> Goal of the exercise
Below are records that hold pictures; write out only the lines from their start through the line with "136 254 80.7", exactly, and drop the pictures.

-------

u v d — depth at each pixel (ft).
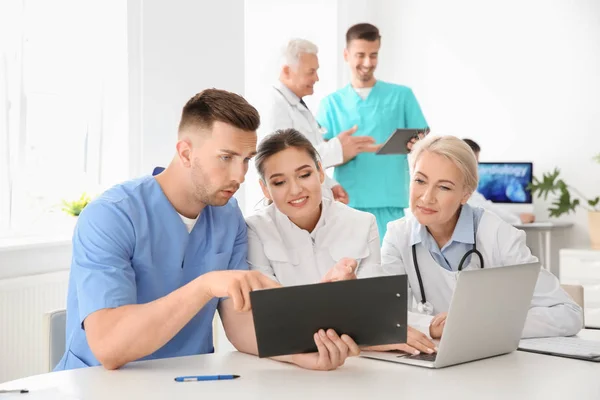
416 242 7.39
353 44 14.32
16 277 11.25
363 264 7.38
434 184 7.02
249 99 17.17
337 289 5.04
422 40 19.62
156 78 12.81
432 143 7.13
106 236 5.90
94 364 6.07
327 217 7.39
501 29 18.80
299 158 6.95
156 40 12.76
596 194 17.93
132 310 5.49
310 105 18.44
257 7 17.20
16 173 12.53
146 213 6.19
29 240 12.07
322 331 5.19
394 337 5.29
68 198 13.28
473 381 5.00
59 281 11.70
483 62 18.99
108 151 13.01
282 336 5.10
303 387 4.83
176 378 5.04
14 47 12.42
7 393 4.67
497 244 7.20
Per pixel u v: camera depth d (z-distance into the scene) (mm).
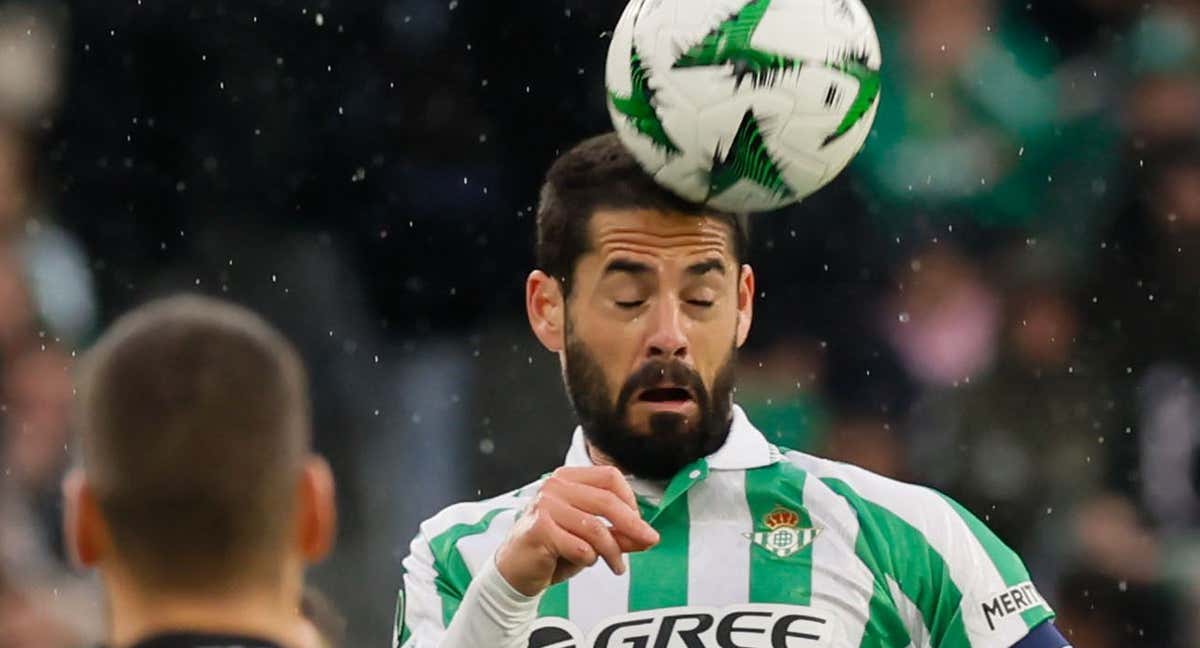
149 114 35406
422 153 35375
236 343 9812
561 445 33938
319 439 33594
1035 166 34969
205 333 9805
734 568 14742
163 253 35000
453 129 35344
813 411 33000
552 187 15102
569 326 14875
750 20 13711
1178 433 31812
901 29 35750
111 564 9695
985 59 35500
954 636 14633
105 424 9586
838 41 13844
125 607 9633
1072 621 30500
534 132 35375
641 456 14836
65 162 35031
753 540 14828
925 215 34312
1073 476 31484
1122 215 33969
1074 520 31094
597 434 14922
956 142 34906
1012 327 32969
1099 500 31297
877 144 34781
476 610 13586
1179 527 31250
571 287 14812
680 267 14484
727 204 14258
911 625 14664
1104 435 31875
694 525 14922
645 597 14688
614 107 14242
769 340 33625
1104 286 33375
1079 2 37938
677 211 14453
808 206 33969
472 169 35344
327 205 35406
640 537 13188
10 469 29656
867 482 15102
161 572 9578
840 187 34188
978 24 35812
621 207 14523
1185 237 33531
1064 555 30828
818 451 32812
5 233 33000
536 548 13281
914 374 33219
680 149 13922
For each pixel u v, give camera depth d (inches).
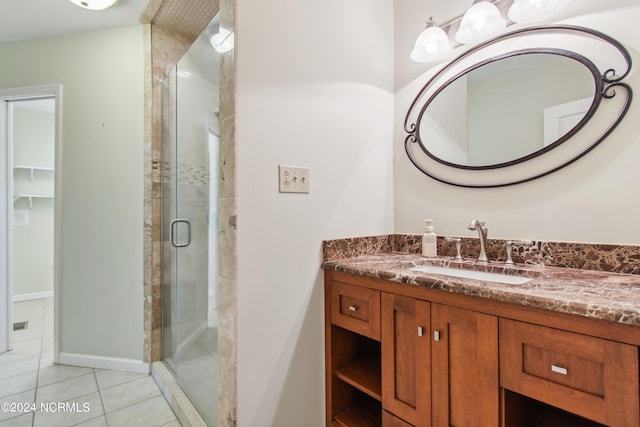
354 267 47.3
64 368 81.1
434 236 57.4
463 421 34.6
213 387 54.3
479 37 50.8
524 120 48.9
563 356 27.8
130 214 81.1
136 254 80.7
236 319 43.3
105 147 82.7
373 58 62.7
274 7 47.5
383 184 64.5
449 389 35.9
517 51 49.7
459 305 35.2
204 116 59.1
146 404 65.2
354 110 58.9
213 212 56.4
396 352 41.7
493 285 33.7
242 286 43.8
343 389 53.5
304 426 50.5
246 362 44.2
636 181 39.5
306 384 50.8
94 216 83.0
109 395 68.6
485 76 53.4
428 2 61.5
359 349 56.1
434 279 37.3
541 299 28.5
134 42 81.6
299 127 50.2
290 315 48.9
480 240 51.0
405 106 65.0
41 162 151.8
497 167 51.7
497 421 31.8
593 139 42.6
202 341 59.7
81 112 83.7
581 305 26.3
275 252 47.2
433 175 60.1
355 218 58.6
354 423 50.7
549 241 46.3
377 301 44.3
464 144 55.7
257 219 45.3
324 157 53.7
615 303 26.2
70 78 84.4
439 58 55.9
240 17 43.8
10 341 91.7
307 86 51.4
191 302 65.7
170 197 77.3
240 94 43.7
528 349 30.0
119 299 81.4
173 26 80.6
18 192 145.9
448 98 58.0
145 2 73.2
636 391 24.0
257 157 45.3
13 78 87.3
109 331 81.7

-------

> Solution below
u v d — depth at each pixel (ft).
416 242 7.39
353 44 14.32
16 277 11.25
363 264 7.38
434 184 7.02
249 99 17.17
337 289 5.04
422 40 19.62
156 78 12.81
432 143 7.13
106 236 5.90
94 364 6.07
327 217 7.39
501 29 18.80
299 158 6.95
156 40 12.76
596 194 17.93
132 310 5.49
310 105 18.44
257 7 17.20
16 173 12.53
146 213 6.19
29 240 12.07
322 331 5.19
394 337 5.29
68 198 13.28
473 381 5.00
59 281 11.70
483 62 18.99
108 151 13.01
282 336 5.10
303 387 4.83
176 378 5.04
14 47 12.42
7 393 4.67
497 244 7.20
Per pixel u v: camera depth d (z-distance into the scene) (mm).
149 114 35406
422 153 35375
236 343 9812
561 445 33938
319 439 33594
1035 166 34969
205 333 9805
734 568 14742
163 253 35000
453 129 35344
813 411 33000
552 187 15102
569 326 14875
750 20 13711
1178 433 31812
901 29 35750
111 564 9695
985 59 35500
954 636 14633
105 424 9586
838 41 13844
125 607 9633
1072 621 30500
534 132 35375
641 456 14836
65 162 35031
753 540 14828
925 215 34312
1073 476 31484
1122 215 33969
1074 520 31094
597 434 14922
956 142 34906
1012 327 32969
1099 500 31297
877 144 34781
476 610 13586
1179 527 31250
571 287 14812
680 267 14484
727 204 14258
911 625 14664
1104 435 31875
694 525 14922
645 597 14688
614 107 14242
769 340 33625
1104 286 33375
1079 2 37938
677 211 14453
808 206 33969
472 169 35344
327 205 35406
640 537 13188
10 469 29656
867 482 15102
161 572 9578
840 187 34188
978 24 35812
621 207 14523
1185 237 33531
1064 555 30828
818 451 32812
5 233 33000
536 548 13281
914 374 33219
680 149 13922
For each pixel u v, give camera depth d (inches).
354 267 47.3
64 368 81.1
434 236 57.4
463 421 34.6
213 387 54.3
479 37 50.8
524 120 48.9
563 356 27.8
130 214 81.1
136 254 80.7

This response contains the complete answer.